Compressive Strength: Typically three to four times its tensile strength, making gray iron excellent for columns, bases, and compression-loaded parts.
Hardness: Varies with matrix and graphite structure, usually in the range of 150 to 250 HB (Brinell).
Elastic Modulus: Lower than steel (about 90-110 GPa) due to the presence of graphite.
Ductility: Almost zero – gray iron fractures with little to no plastic deformation; it is a brittle material.
Gray iron is specified by its minimum tensile strength in ksi (thousands of pounds per square inch) according to standards like ASTM A48. Common classes include:
Class 20 (20 ksi / 140 MPa): Low-strength, highly machinable iron used for light, intricate castings such as ornamental items, small housings, and general-purpose parts.

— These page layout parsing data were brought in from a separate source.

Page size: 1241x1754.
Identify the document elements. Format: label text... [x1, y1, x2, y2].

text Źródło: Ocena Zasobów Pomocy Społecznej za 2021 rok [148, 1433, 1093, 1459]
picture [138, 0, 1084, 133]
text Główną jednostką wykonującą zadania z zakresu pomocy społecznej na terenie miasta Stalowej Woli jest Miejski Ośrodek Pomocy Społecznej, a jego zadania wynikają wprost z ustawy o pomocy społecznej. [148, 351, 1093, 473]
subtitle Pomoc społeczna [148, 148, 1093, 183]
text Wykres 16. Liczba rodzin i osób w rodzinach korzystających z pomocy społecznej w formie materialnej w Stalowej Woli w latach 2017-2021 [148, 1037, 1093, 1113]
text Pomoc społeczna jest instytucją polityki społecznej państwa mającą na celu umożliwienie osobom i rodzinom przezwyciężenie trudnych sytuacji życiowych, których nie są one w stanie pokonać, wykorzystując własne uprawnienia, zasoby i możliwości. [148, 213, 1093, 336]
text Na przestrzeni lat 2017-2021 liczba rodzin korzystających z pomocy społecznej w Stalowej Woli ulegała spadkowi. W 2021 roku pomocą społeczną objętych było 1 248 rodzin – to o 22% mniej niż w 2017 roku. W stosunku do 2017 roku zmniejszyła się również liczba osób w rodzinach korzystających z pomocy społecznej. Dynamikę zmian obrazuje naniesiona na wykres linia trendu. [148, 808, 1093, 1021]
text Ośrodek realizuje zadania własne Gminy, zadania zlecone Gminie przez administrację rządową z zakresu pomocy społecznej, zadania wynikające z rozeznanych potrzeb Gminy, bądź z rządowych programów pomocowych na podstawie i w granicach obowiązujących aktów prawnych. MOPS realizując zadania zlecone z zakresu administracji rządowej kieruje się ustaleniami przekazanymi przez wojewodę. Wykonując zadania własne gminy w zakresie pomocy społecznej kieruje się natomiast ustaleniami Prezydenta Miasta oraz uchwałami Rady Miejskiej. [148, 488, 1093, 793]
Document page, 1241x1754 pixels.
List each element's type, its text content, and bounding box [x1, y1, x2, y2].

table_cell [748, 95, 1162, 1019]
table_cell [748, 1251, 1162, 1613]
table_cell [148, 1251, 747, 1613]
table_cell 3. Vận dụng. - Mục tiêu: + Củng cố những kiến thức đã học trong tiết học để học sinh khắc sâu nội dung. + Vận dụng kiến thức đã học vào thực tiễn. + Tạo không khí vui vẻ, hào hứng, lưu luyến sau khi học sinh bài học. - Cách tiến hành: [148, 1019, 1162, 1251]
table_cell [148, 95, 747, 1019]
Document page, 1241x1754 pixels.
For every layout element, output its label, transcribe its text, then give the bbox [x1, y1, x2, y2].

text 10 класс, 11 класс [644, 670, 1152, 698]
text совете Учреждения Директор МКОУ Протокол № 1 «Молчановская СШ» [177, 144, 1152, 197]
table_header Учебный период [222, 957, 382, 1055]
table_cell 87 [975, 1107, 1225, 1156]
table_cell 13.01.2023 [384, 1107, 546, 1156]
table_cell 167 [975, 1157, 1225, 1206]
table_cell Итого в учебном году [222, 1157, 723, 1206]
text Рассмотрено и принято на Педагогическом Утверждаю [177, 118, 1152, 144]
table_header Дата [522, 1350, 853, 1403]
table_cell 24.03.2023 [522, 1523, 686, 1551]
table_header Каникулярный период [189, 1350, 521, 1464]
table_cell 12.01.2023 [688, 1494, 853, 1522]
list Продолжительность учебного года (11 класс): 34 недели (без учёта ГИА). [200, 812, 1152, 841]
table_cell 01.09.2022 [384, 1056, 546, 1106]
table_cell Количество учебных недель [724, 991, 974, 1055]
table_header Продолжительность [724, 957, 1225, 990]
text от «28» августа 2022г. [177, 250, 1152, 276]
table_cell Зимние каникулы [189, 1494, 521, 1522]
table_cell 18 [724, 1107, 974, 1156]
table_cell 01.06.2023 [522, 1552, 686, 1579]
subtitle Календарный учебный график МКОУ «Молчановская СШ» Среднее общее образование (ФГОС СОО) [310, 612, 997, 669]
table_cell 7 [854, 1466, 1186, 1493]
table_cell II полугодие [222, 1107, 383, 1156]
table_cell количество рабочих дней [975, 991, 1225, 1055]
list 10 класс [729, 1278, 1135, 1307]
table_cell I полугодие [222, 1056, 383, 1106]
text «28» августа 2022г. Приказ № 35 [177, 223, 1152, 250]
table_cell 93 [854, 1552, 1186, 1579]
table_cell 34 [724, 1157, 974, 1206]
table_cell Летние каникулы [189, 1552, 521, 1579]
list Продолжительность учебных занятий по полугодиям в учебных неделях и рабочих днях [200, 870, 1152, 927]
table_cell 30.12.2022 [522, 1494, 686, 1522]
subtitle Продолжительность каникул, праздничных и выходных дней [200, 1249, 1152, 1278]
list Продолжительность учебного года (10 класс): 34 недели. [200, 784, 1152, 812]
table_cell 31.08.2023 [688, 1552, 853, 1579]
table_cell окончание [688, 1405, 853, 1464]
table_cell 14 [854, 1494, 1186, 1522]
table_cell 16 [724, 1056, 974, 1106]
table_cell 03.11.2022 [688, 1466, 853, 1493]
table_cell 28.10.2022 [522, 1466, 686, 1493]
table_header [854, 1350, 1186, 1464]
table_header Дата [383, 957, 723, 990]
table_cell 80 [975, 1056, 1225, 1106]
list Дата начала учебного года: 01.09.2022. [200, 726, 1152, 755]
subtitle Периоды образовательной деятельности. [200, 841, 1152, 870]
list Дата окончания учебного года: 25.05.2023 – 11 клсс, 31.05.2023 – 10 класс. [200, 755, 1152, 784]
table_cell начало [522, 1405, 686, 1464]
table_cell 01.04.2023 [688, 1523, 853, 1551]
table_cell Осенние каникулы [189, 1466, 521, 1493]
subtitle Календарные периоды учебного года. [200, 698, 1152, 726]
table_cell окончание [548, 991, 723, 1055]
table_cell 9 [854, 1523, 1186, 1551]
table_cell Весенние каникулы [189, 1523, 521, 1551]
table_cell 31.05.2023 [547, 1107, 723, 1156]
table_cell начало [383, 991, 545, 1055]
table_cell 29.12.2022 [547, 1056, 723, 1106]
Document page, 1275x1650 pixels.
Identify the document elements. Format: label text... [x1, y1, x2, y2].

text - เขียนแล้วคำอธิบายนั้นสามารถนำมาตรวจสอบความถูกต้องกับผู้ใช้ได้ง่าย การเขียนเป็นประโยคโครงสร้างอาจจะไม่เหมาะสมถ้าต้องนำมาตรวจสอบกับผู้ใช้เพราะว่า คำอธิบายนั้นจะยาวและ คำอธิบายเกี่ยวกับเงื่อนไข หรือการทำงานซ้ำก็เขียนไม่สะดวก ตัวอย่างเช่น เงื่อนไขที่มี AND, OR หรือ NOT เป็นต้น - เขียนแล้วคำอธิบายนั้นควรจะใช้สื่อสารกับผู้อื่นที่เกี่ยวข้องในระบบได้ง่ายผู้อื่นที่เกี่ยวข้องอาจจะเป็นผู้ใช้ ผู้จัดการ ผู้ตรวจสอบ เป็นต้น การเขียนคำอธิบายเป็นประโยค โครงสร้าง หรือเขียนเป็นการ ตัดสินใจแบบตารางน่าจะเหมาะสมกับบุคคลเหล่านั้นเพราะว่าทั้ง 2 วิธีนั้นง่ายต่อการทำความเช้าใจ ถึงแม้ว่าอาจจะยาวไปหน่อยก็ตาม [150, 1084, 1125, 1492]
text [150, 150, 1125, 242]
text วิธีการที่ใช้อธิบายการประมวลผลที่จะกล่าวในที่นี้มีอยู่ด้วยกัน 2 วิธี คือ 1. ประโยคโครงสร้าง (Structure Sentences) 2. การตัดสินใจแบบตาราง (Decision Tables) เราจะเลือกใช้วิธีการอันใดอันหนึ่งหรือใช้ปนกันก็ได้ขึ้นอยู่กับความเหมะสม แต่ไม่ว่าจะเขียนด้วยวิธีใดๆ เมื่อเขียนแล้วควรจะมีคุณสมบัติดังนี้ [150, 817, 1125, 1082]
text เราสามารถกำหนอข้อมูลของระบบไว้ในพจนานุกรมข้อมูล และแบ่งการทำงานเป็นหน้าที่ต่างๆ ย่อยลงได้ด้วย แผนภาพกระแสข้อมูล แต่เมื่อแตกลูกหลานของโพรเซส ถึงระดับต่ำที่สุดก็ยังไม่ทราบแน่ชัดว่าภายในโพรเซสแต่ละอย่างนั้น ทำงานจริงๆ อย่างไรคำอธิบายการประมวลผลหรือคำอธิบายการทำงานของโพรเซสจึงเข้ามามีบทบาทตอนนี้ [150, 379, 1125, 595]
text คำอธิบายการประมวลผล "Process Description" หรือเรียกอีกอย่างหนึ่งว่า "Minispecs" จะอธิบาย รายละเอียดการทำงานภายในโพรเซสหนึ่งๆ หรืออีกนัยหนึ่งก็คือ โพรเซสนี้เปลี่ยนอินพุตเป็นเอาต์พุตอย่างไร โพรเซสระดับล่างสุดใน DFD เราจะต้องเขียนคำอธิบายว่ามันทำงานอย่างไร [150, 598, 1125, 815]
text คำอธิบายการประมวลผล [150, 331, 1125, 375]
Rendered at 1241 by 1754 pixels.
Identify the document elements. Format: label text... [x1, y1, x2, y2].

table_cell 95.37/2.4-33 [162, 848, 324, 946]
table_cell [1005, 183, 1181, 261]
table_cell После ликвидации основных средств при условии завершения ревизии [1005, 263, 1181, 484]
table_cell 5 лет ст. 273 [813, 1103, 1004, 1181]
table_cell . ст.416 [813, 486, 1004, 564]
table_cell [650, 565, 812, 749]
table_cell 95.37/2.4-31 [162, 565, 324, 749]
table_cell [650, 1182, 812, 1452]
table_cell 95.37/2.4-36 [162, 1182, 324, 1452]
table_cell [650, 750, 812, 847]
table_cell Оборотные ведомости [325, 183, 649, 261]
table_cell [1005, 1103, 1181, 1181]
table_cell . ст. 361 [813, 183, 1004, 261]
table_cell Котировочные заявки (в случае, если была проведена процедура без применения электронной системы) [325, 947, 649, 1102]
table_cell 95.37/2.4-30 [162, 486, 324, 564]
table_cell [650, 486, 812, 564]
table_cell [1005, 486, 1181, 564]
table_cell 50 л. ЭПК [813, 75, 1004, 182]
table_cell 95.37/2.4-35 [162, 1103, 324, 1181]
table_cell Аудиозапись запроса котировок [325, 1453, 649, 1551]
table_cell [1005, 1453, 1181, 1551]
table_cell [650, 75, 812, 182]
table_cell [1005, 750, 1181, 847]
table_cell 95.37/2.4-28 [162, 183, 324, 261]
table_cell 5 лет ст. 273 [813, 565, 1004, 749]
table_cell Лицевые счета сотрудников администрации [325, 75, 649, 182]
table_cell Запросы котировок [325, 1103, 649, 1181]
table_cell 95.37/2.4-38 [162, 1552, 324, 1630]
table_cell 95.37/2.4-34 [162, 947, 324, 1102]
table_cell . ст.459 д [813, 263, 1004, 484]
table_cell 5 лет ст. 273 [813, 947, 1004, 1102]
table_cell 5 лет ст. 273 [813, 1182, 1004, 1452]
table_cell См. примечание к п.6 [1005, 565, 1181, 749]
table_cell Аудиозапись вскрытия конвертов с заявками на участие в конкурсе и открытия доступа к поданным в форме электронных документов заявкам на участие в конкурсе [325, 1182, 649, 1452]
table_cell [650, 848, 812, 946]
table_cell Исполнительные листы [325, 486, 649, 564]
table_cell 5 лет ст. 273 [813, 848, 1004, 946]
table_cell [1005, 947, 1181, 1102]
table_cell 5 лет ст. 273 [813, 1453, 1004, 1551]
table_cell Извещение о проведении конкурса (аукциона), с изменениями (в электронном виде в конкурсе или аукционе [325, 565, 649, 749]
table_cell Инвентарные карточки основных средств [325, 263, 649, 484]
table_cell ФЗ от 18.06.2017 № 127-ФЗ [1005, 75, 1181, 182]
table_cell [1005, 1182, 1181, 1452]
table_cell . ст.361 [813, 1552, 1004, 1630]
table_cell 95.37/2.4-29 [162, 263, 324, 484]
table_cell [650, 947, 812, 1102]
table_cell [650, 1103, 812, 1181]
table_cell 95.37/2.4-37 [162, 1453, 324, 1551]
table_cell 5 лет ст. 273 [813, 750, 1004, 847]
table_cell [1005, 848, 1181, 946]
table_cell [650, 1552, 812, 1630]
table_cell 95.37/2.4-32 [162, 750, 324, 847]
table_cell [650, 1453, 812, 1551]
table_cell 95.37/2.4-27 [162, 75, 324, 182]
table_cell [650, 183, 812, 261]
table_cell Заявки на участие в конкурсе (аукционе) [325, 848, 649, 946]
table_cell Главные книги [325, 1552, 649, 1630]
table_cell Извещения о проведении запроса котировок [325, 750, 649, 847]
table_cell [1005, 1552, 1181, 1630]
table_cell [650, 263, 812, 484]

Class 25 (25 ksi / 170 MPa): General engineering iron for pump bodies, valve components, and electrical fittings.
Class 30 (30 ksi / 205 MPa): The most widely used grade for machine tools, engine blocks, clutch plates, and gearboxes.
Class 35 (35 ksi / 240 MPa): Higher strength iron for heavy-duty applications like diesel engine blocks, flywheels, and hydraulic components.
Class 40 (40 ksi / 275 MPa): High-strength iron for demanding parts such as cylinder liners, camshafts, and large machine bases.
Gray Iron vs. Ductile Iron: Ductile iron has nodular (spheroidal) graphite, which gives it significant ductility and higher tensile strength. Gray iron is cheaper, has better damping, and is easier to machine, but it is brittle.
Gray Iron vs. White Iron: White iron contains no graphite; all carbon is combined as cementite, making it extremely hard and wear-resistant but virtually unmachinable. Gray iron is much softer and machinable.
Gray Iron vs. Compacted Graphite Iron (CGI): CGI has a worm-like graphite form, offering strength between gray and ductile iron while retaining some damping and thermal conductivity. It is used in high-performance diesel engines.
In summary, gray cast iron is a versatile engineering material whose name reflects the gray color of its fracture surface, a direct result of the exposed flake graphite. Its unique combination of low cost, excellent machinability, high damping capacity, and good compressive strength ensures its continued widespread use in industries ranging from automotive to heavy machinery.